• Work instruction
From the records below, copy out exactly the lines from the one containing "Document page, 1241x1754 pixels." to the one containing "Identify the document", both included. Add nothing else.

• Dataset entries
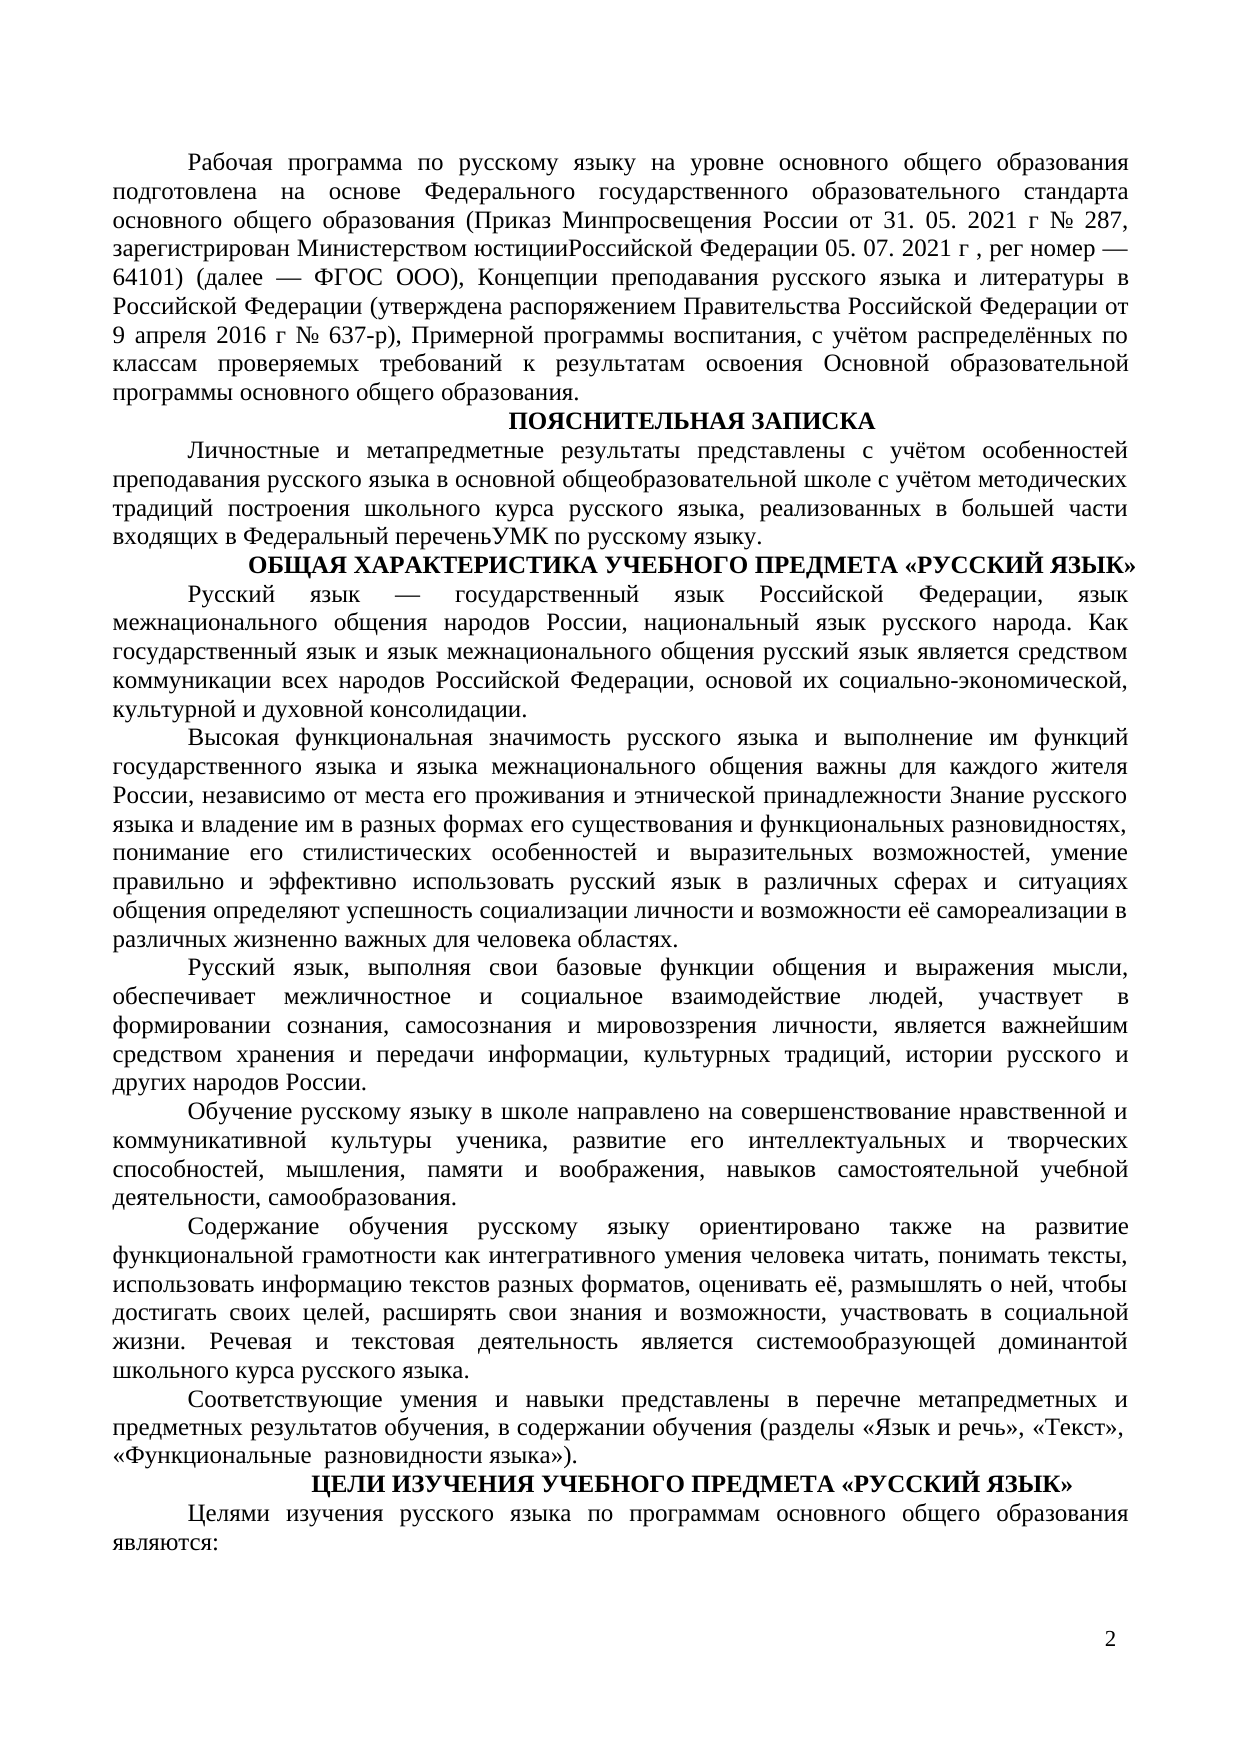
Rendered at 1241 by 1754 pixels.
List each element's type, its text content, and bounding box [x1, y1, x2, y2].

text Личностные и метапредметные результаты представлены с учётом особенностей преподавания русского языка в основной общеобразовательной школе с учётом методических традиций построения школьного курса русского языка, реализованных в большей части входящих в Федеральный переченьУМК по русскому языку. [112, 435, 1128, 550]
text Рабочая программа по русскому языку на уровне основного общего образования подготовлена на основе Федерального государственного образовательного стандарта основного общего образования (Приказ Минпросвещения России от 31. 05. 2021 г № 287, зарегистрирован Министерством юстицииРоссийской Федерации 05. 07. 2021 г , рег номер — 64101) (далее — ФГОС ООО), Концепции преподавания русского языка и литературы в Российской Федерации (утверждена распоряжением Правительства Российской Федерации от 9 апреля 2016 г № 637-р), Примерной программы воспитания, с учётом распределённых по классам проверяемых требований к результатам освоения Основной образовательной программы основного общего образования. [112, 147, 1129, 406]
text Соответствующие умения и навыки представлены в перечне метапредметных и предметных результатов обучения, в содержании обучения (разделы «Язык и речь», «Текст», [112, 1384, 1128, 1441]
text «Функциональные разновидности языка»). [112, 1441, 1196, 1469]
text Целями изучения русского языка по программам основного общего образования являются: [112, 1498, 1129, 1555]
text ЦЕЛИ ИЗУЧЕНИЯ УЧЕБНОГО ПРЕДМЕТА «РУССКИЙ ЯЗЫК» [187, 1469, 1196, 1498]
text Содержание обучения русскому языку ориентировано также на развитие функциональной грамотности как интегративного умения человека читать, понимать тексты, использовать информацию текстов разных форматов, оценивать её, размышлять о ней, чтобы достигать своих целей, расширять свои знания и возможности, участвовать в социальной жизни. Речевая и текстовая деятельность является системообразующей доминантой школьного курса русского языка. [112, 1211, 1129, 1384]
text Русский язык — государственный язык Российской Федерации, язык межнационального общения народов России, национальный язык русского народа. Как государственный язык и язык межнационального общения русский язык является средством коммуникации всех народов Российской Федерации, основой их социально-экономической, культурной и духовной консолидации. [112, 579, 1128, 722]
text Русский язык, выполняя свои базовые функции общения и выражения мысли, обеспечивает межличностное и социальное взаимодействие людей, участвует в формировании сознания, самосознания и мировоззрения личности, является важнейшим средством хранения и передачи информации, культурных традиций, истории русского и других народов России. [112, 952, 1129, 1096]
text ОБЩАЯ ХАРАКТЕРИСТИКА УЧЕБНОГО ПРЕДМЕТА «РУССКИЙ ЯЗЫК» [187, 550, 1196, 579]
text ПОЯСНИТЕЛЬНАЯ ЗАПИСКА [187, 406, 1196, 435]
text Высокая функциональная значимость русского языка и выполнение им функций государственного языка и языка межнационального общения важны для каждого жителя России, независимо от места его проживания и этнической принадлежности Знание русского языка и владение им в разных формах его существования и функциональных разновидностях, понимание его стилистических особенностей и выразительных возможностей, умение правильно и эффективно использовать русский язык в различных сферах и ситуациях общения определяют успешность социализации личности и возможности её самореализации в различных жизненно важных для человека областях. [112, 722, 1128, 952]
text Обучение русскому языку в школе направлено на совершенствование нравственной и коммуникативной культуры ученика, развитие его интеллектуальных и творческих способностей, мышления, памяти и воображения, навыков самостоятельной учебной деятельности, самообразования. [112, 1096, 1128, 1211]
...
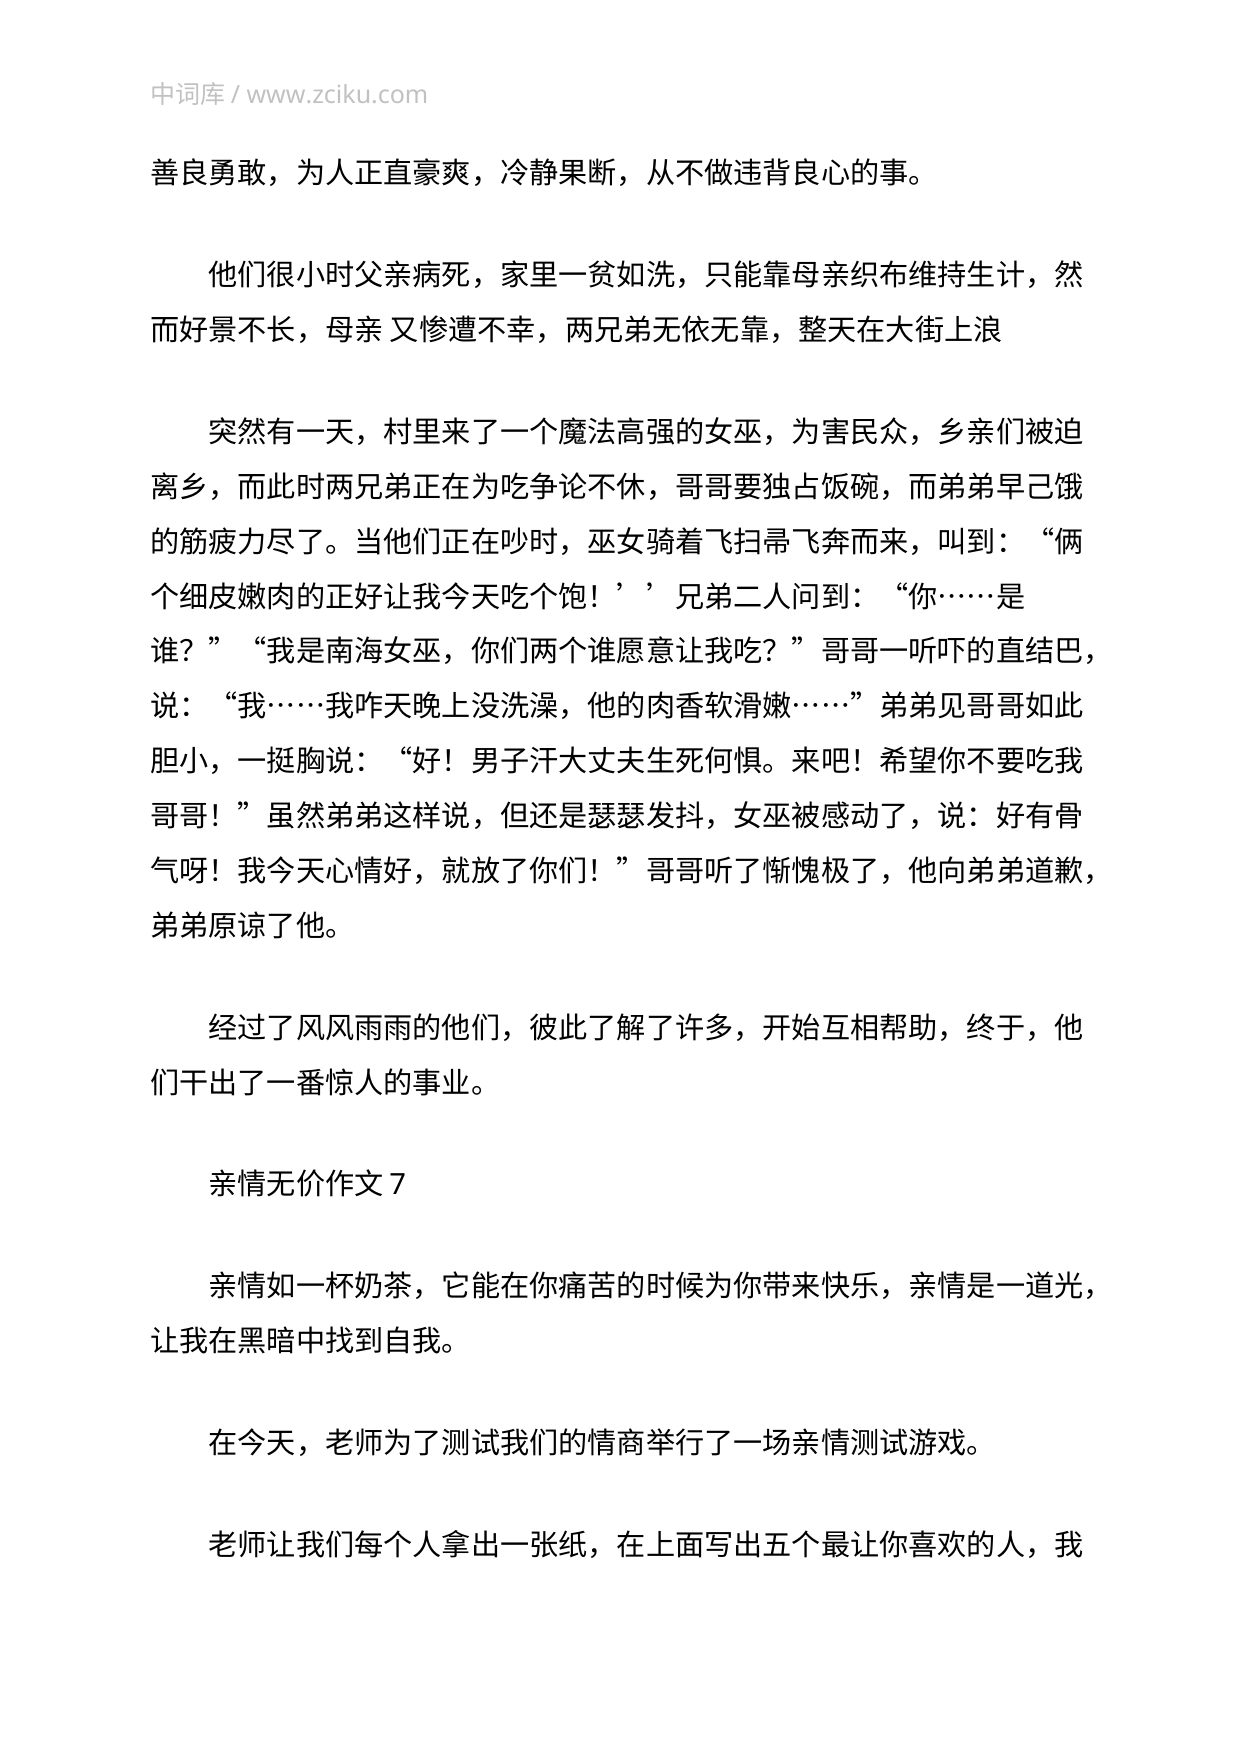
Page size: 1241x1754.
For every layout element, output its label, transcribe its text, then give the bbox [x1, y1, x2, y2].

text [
...
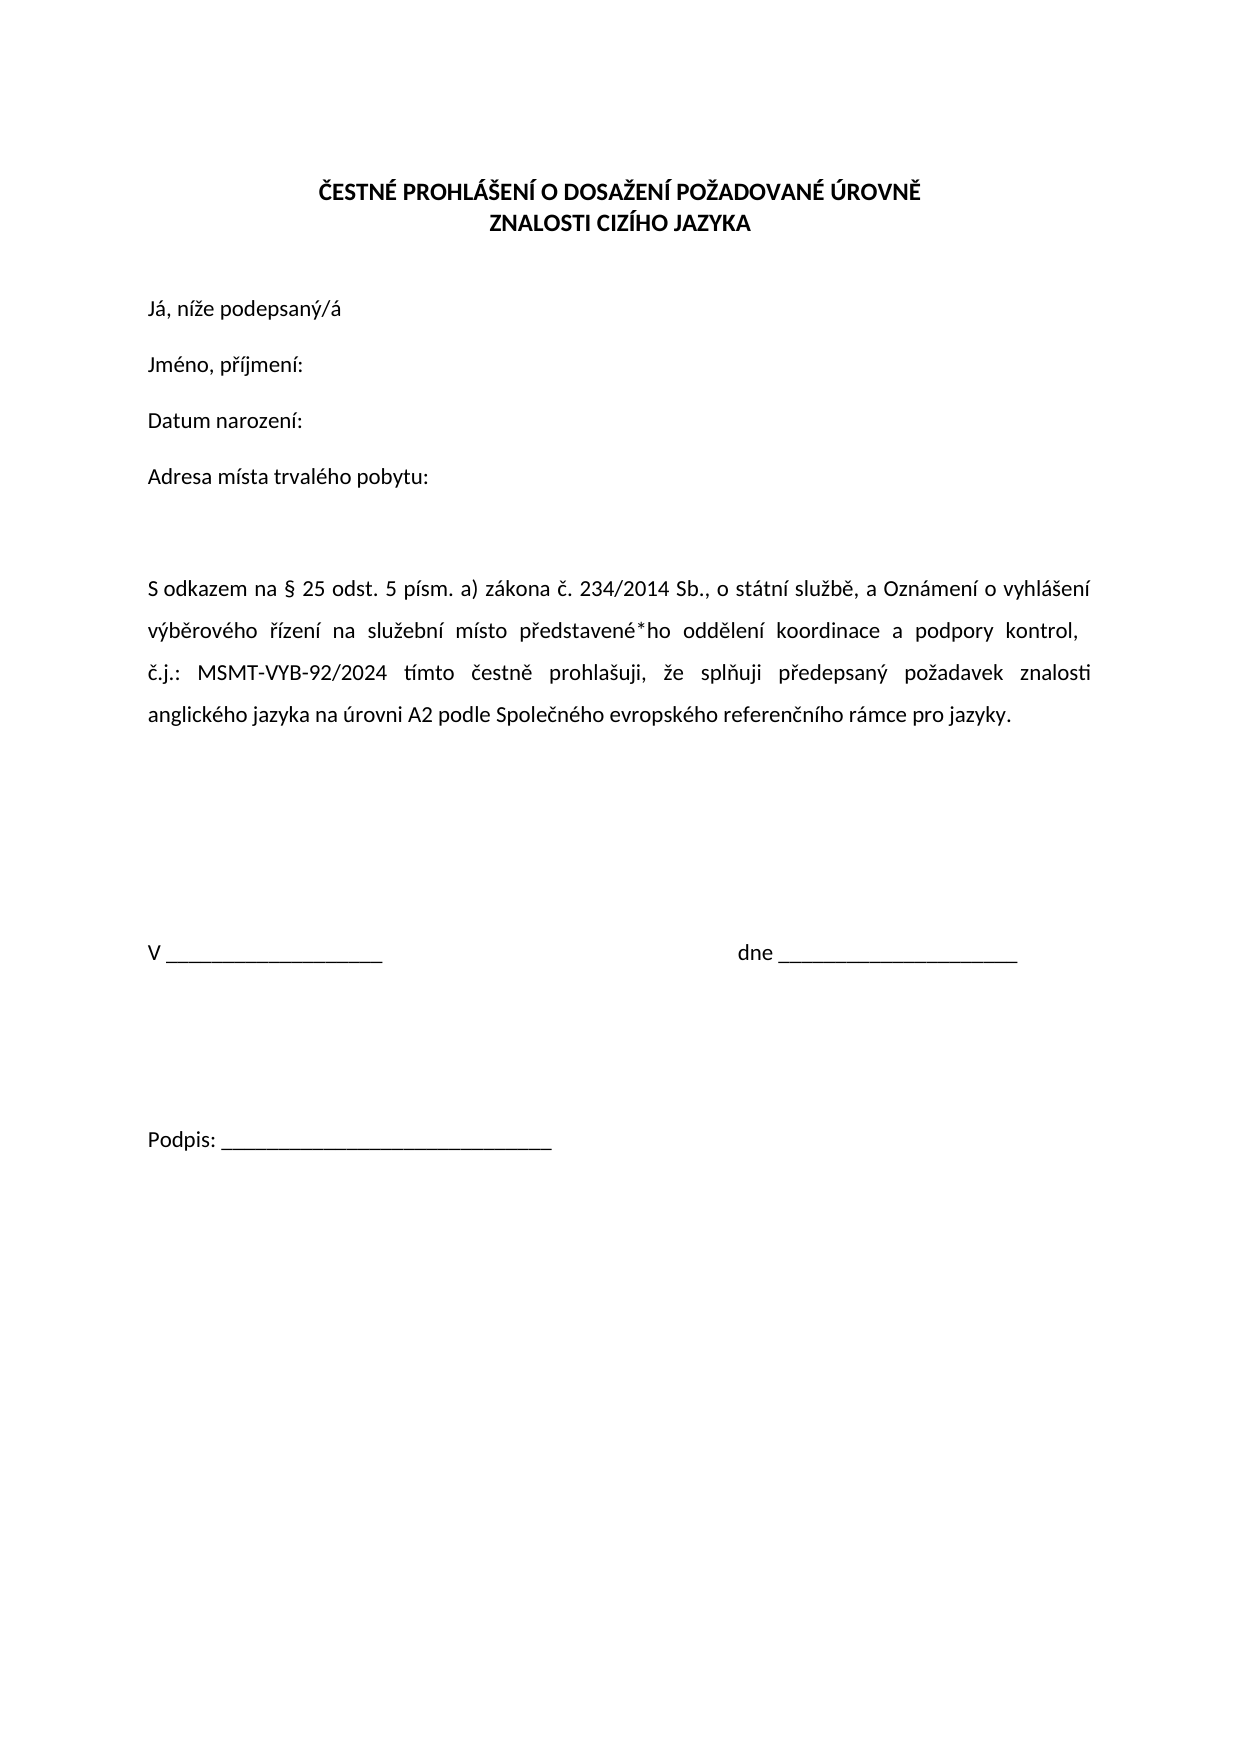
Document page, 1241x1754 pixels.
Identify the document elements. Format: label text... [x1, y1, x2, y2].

• Result for this exercise
Document page, 1241x1754 pixels.
Identify the document elements. Format: label text... [x1, y1, x2, y2].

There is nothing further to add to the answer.